Yılanlar ve Memeli Tükürüğünün Aynı Atadan Geldiği Açıklandı
Yılanlar, kimi kertenkeleler ve hatta birkaç göğüslü, zehirli bir ısırık atma yeteneğine sahipler. Bu zehirli canlıların soylarının bundan 300 milyon yıldan evvel birbirinden ayrıldığı bilinse de yeni yapılan bir keşfe nazaran zehirleri, aslında birebir atadan geliyordu. Araştırma, BMC Biology mecmuasında yayımlandı.
Yayımlanan araştırmaya nazaran birçok yılan zehrinde ve ‘kallikrein serin proteazları’ ismi verilen öbür tüm sürüngen ve göğüslü zehrinde bulunan bir zehir sınıfına odaklandılar. Yapılan çalışmalar sonucunda zehir sınıfının atası ortaya çıkarıldı. Böylece bu canlılarda bulunan zehrin ortak bir atadan geldiği ortaya kondu.

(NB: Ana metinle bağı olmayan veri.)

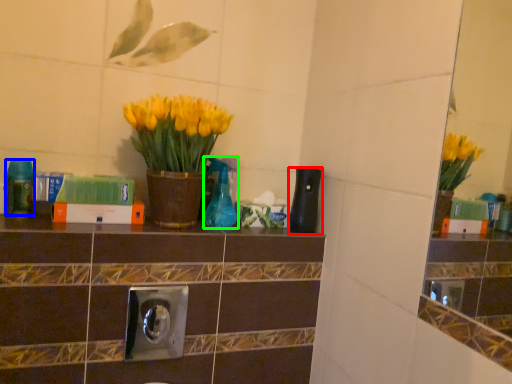
Question: Estimate the real-world distances between objects in this image. Which object is closer to bottle (highlighted by a red box), bottle (highlighted by a blue box) or bottle (highlighted by a green box)?

Choices:
 (A) bottle
 (B) bottle

Answer: (B)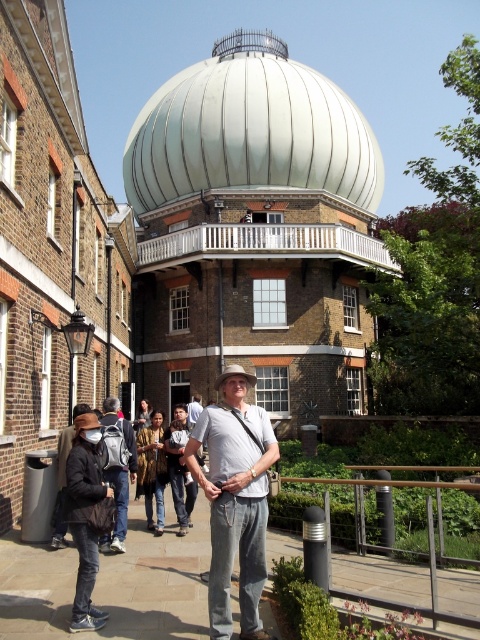
You are standing at the point marked by the coordinates point (118,474), which is where the matte gray backpack at center left is located. You want to walk towards the large white dome shaped roof of the building. Which direction should you head?

You should head towards the right since the large white dome shaped roof is to the right of the matte gray backpack at center left.

You are standing at the origin point of the image coordinate system. You want to take a photo of the patterned fabric jacket at center. In which direction should you move to get closer to the jacket?

Since the patterned fabric jacket at center is located at coordinate point 0.734 on the x axis and 0.317 on the y axis, you should move towards the right and slightly upwards to reach it.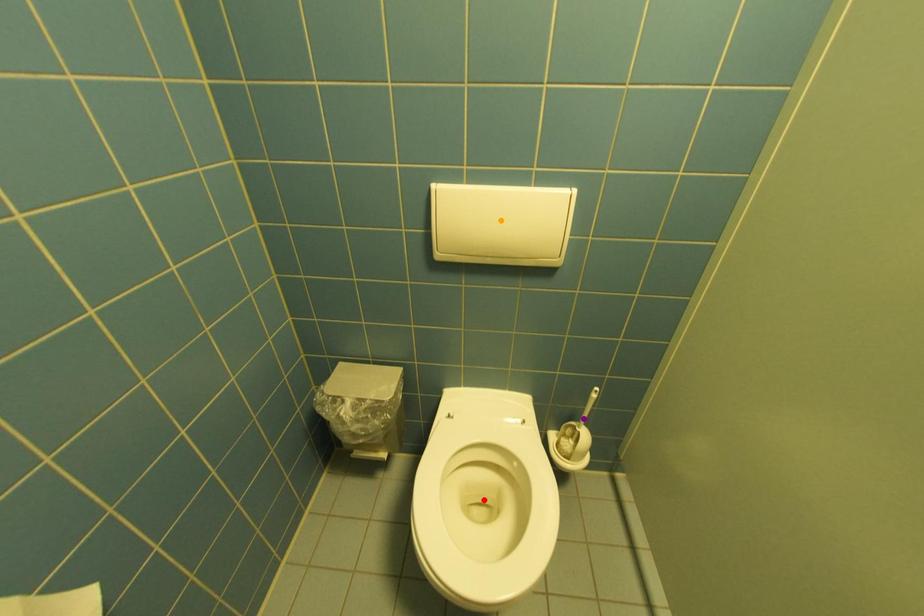
Order these from nearest to farthest:
orange point | red point | purple point

orange point
red point
purple point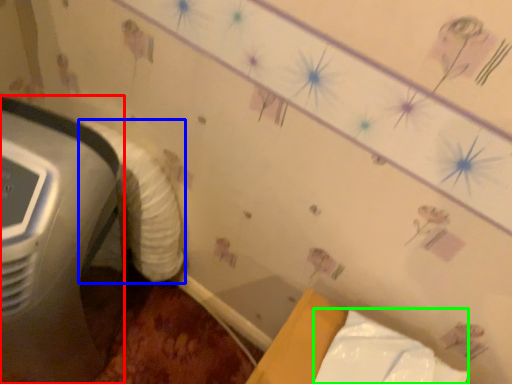
Question: Which object is the farthest from home appliance (highlighted by a red box)? Choose among these: sheet (highlighted by a blue box) or wrapping paper (highlighted by a green box).

Choices:
 (A) sheet
 (B) wrapping paper

Answer: (B)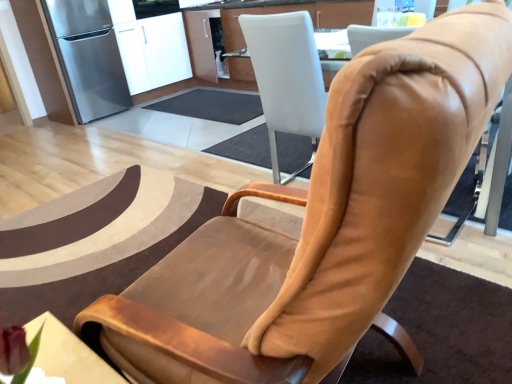
In order to face stainless steel refrigerator at left, should I rotate leftwards or rightwards?

Turn left by 21.525 degrees to look at stainless steel refrigerator at left.

The width and height of the screenshot is (512, 384). What do you see at coordinates (88, 57) in the screenshot? I see `stainless steel refrigerator at left` at bounding box center [88, 57].

You are a GUI agent. You are given a task and a screenshot of the screen. Output one action in this format:
    pyautogui.click(x=<x>, y=<y>)
    Task: Click on the stainless steel refrigerator at left
    The height and width of the screenshot is (384, 512).
    Given the screenshot: What is the action you would take?
    pyautogui.click(x=88, y=57)

This screenshot has height=384, width=512. Identify the location of stainless steel refrigerator at left. (88, 57).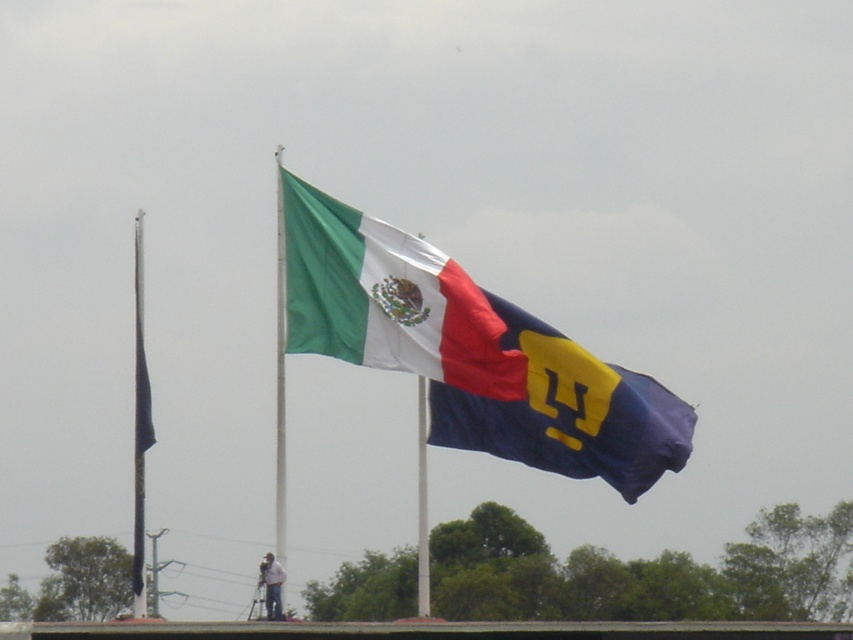
You are a photographer trying to capture both the blue fabric flag at center and the black matte flag pole at left in a single frame. Based on their positions, which flag should you focus on first to ensure both are in the shot?

The blue fabric flag at center is positioned on the right side of the black matte flag pole at left. Therefore, you should focus on the black matte flag pole at left first, as it is closer to your position, ensuring both flags remain in the frame.

You are a photographer positioned at the camera location. You want to capture a closeup shot of the textured cotton flag at center. Given that your camera has a maximum zoom range of 100 feet, can you achieve this without moving closer?

The textured cotton flag at center is 291.67 feet away from camera. Since the maximum zoom range is 100 feet, you cannot achieve a closeup without moving closer.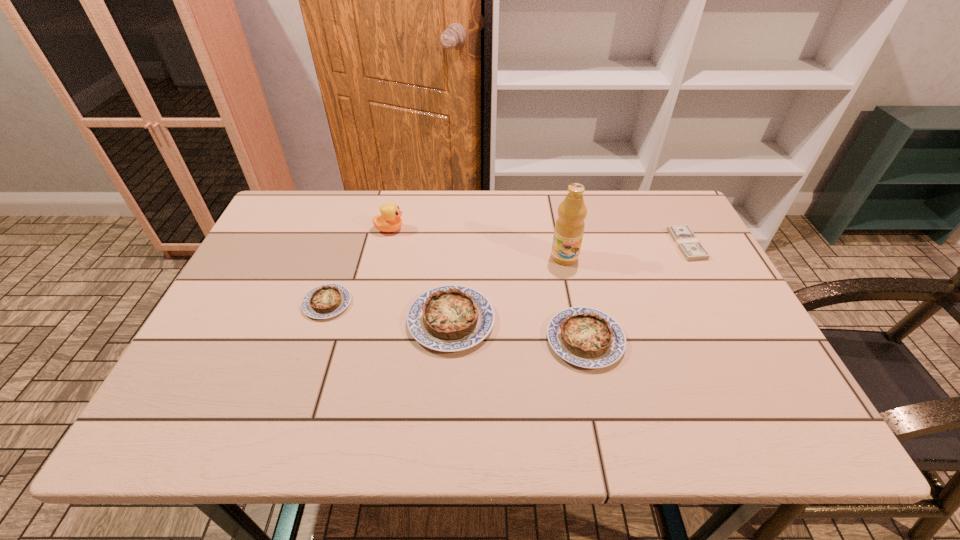
In the current image, all quiches are evenly spaced. To maintain this equal spacing, where should an additional quiche be placed on the right? Please point out a free spot. Please provide its 2D coordinates. Your answer should be formatted as a tuple, i.e. [(x, y)], where the tuple contains the x and y coordinates of a point satisfying the conditions above.

[(731, 360)]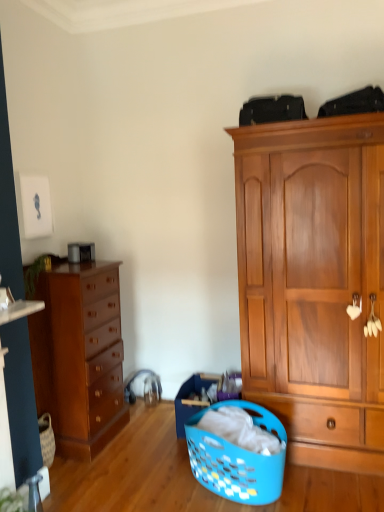
The width and height of the screenshot is (384, 512). What do you see at coordinates (237, 459) in the screenshot?
I see `blue plastic laundry basket at lower center` at bounding box center [237, 459].

Where is `shiny brown dresser at left`? shiny brown dresser at left is located at coordinates (79, 356).

Considering the relative sizes of wooden cabinet at right and shiny brown dresser at left in the image provided, is wooden cabinet at right wider than shiny brown dresser at left?

Yes.

Which is closer, (279, 123) or (62, 400)?

The point (279, 123) is in front.

Are wooden cabinet at right and shiny brown dresser at left making contact?

wooden cabinet at right and shiny brown dresser at left are not in contact.

Is wooden cabinet at right to the right of shiny brown dresser at left from the viewer's perspective?

Yes.

Is blue plastic laundry basket at lower center aimed at shiny brown dresser at left?

No, blue plastic laundry basket at lower center is not turned towards shiny brown dresser at left.

Is blue plastic laundry basket at lower center to the right of shiny brown dresser at left from the viewer's perspective?

Correct, you'll find blue plastic laundry basket at lower center to the right of shiny brown dresser at left.

Is point (253, 423) farther from camera compared to point (84, 330)?

No, (253, 423) is closer to viewer.

Is blue plastic laundry basket at lower center taller or shorter than shiny brown dresser at left?

blue plastic laundry basket at lower center is shorter than shiny brown dresser at left.

Are shiny brown dresser at left and wooden cabinet at right far apart?

That's right, there is a large distance between shiny brown dresser at left and wooden cabinet at right.

Is shiny brown dresser at left oriented away from wooden cabinet at right?

No, shiny brown dresser at left is not facing the opposite direction of wooden cabinet at right.

In the image, is shiny brown dresser at left on the left side or the right side of wooden cabinet at right?

Based on their positions, shiny brown dresser at left is located to the left of wooden cabinet at right.

Considering the relative positions of shiny brown dresser at left and wooden cabinet at right in the image provided, is shiny brown dresser at left in front of wooden cabinet at right?

That is False.

Would you consider blue plastic laundry basket at lower center to be distant from wooden cabinet at right?

No, blue plastic laundry basket at lower center is not far away from wooden cabinet at right.

Is blue plastic laundry basket at lower center taller or shorter than wooden cabinet at right?

Considering their sizes, blue plastic laundry basket at lower center has less height than wooden cabinet at right.

Could you tell me if blue plastic laundry basket at lower center is turned towards wooden cabinet at right?

No, blue plastic laundry basket at lower center is not facing towards wooden cabinet at right.

How different are the orientations of blue plastic laundry basket at lower center and wooden cabinet at right in degrees?

49.8 degrees separate the facing orientations of blue plastic laundry basket at lower center and wooden cabinet at right.

Which object is closer to the camera, shiny brown dresser at left or blue plastic laundry basket at lower center?

blue plastic laundry basket at lower center is closer to the camera.

From a real-world perspective, is shiny brown dresser at left positioned under blue plastic laundry basket at lower center based on gravity?

No, from a real-world perspective, shiny brown dresser at left is not beneath blue plastic laundry basket at lower center.

Which of these two, shiny brown dresser at left or blue plastic laundry basket at lower center, is thinner?

shiny brown dresser at left is thinner.

From the image's perspective, between shiny brown dresser at left and blue plastic laundry basket at lower center, which one is located above?

shiny brown dresser at left, from the image's perspective.

Between wooden cabinet at right and blue plastic laundry basket at lower center, which one has smaller size?

blue plastic laundry basket at lower center is smaller.

Is wooden cabinet at right shorter than blue plastic laundry basket at lower center?

No, wooden cabinet at right is not shorter than blue plastic laundry basket at lower center.

Is blue plastic laundry basket at lower center a part of wooden cabinet at right?

No, blue plastic laundry basket at lower center is not inside wooden cabinet at right.

Are wooden cabinet at right and blue plastic laundry basket at lower center far apart?

No, wooden cabinet at right is in close proximity to blue plastic laundry basket at lower center.

Locate an element on the screen. cabinetry above the shiny brown dresser at left (from the image's perspective) is located at coordinates (x=313, y=283).

Find the location of a particular element. Image resolution: width=384 pixels, height=512 pixels. chest of drawers lying on the left of blue plastic laundry basket at lower center is located at coordinates (79, 356).

Considering their positions, is shiny brown dresser at left positioned closer to wooden cabinet at right than blue plastic laundry basket at lower center?

blue plastic laundry basket at lower center lies closer to wooden cabinet at right than the other object.

When comparing their distances from wooden cabinet at right, does blue plastic laundry basket at lower center or shiny brown dresser at left seem closer?

Among the two, blue plastic laundry basket at lower center is located nearer to wooden cabinet at right.

When comparing their distances from blue plastic laundry basket at lower center, does wooden cabinet at right or shiny brown dresser at left seem closer?

wooden cabinet at right.

Considering their positions, is wooden cabinet at right positioned further to shiny brown dresser at left than blue plastic laundry basket at lower center?

The object further to shiny brown dresser at left is wooden cabinet at right.

Estimate the real-world distances between objects in this image. Which object is further from blue plastic laundry basket at lower center, shiny brown dresser at left or wooden cabinet at right?

shiny brown dresser at left.

From the image, which object appears to be nearer to shiny brown dresser at left, blue plastic laundry basket at lower center or wooden cabinet at right?

blue plastic laundry basket at lower center.

Find the location of a particular element. picnic basket between shiny brown dresser at left and wooden cabinet at right from left to right is located at coordinates (237, 459).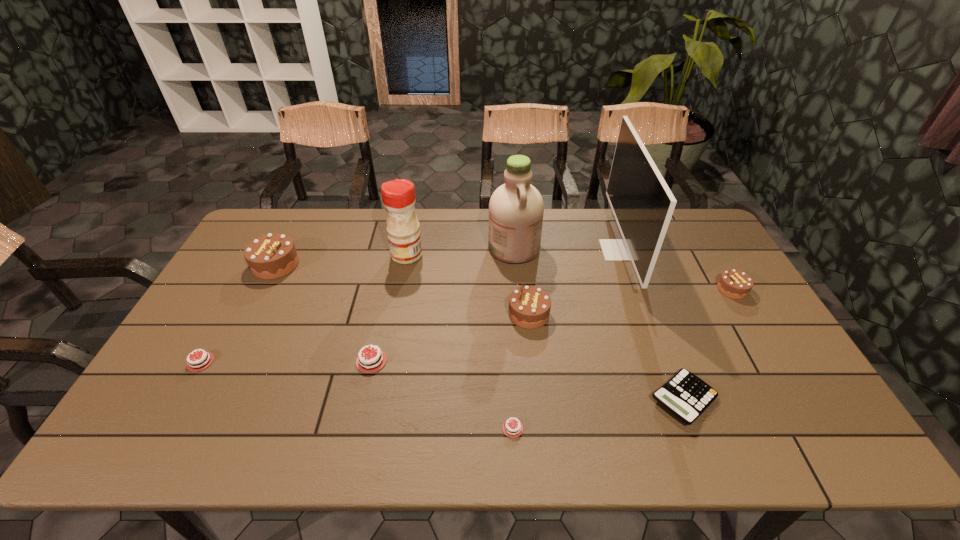
This screenshot has width=960, height=540. Find the location of `free spot located on the front label of the cleansing agent`. free spot located on the front label of the cleansing agent is located at coordinates (410, 248).

What are the coordinates of `free spot located on the front label of the cleansing agent` in the screenshot? It's located at (433, 248).

This screenshot has width=960, height=540. What are the coordinates of `vacant point located 0.330m on the front label of the cleansing agent` in the screenshot? It's located at (392, 248).

You are a GUI agent. You are given a task and a screenshot of the screen. Output one action in this format:
    pyautogui.click(x=<x>, y=<y>)
    Task: Click on the free region located 0.130m on the left of the third tallest object
    
    Given the screenshot: What is the action you would take?
    pyautogui.click(x=352, y=255)

Locate an element on the screen. The height and width of the screenshot is (540, 960). vacant space situated 0.170m on the right of the leftmost brown chocolate cake is located at coordinates (350, 265).

I want to click on free location located 0.060m on the front of the second biggest brown chocolate cake, so click(x=532, y=347).

Where is `vacant space located on the front of the third tallest chocolate cake`? This screenshot has width=960, height=540. vacant space located on the front of the third tallest chocolate cake is located at coordinates (776, 362).

The width and height of the screenshot is (960, 540). In order to click on free region located on the back of the seventh tallest object in this screenshot , I will do `click(387, 292)`.

At what (x,y) coordinates should I click in order to perform the action: click on free spot located on the back of the second biggest red chocolate cake. Please return your answer as a coordinate pair (x, y). Looking at the image, I should click on (246, 282).

I want to click on free space located 0.170m on the right of the calculator, so click(786, 399).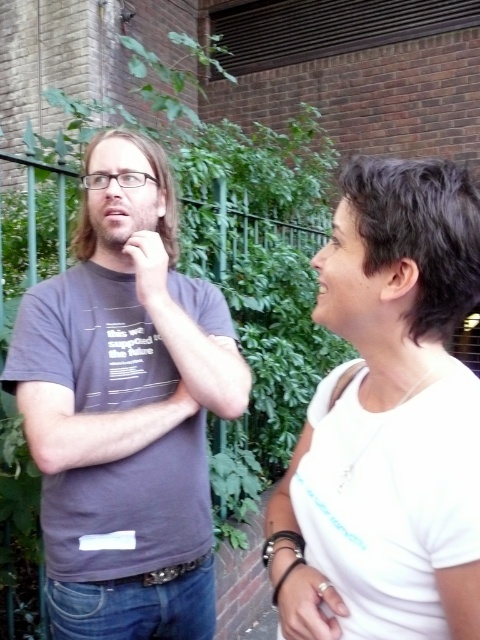
Between matte gray t-shirt at left and white matte shirt at center, which one has less height?

white matte shirt at center is shorter.

Is matte gray t-shirt at left shorter than white matte shirt at center?

In fact, matte gray t-shirt at left may be taller than white matte shirt at center.

This screenshot has width=480, height=640. I want to click on matte gray t-shirt at left, so click(x=124, y=413).

I want to click on matte gray t-shirt at left, so click(x=124, y=413).

Consider the image. Which is more to the left, white matte ring at center or matte skin nose at center?

white matte ring at center

Between point (296, 596) and point (323, 256), which one is positioned behind?

The point (323, 256) is more distant.

Between point (304, 621) and point (312, 259), which one is positioned in front?

Positioned in front is point (304, 621).

Locate an element on the screen. This screenshot has width=480, height=640. white matte ring at center is located at coordinates (309, 605).

Is point (157, 273) positioned in front of point (96, 192)?

Yes, it is.

Does matte skin hand at center have a greater width compared to matte black nose at center?

Indeed, matte skin hand at center has a greater width compared to matte black nose at center.

This screenshot has height=640, width=480. What are the coordinates of `matte skin hand at center` in the screenshot? It's located at (148, 269).

In order to click on matte skin hand at center in this screenshot , I will do `click(148, 269)`.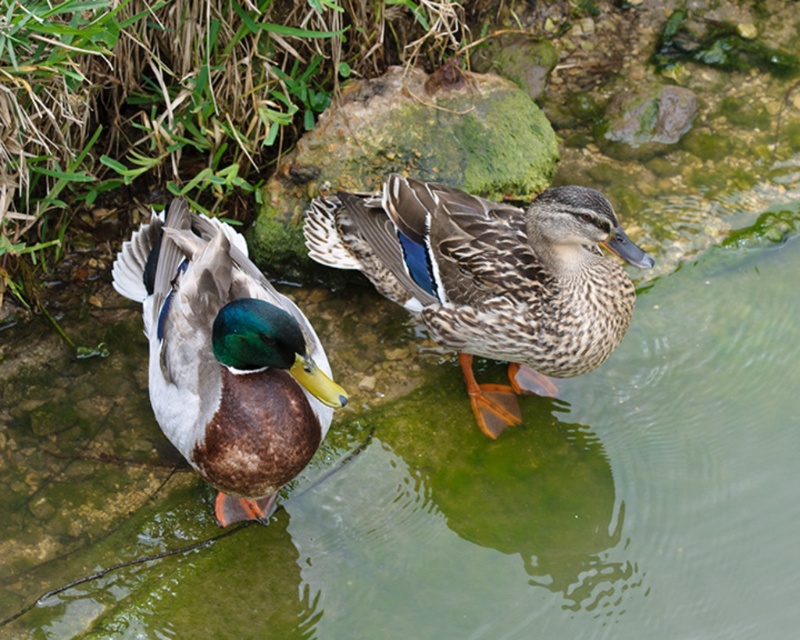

Fikir, birinci sefer hipotez olarak ortaya atılmıştı:
Japonya’daki Okinawa Bilim ve Teknoloji Yüksek Lisans Üniversitesi ve Avustralya Üniversitesi tarafından bu çalışma, aslında bir evvelki çalışmadan çıkan sonuçlardan da faydalanıyordu. Bilim insanları, daha evvel yayınladıkları çalışmalarında göğüslü tükürük bezi ve yılan zehir bezinin bir küme düzenleyici gende birebir faaliyetlerde bulunduğunu keşfetmişti. Bu da zehrin gelişmesi için gereken temelin hem yılanlarda hem de memelilerde var olduğunu gösteriyordu.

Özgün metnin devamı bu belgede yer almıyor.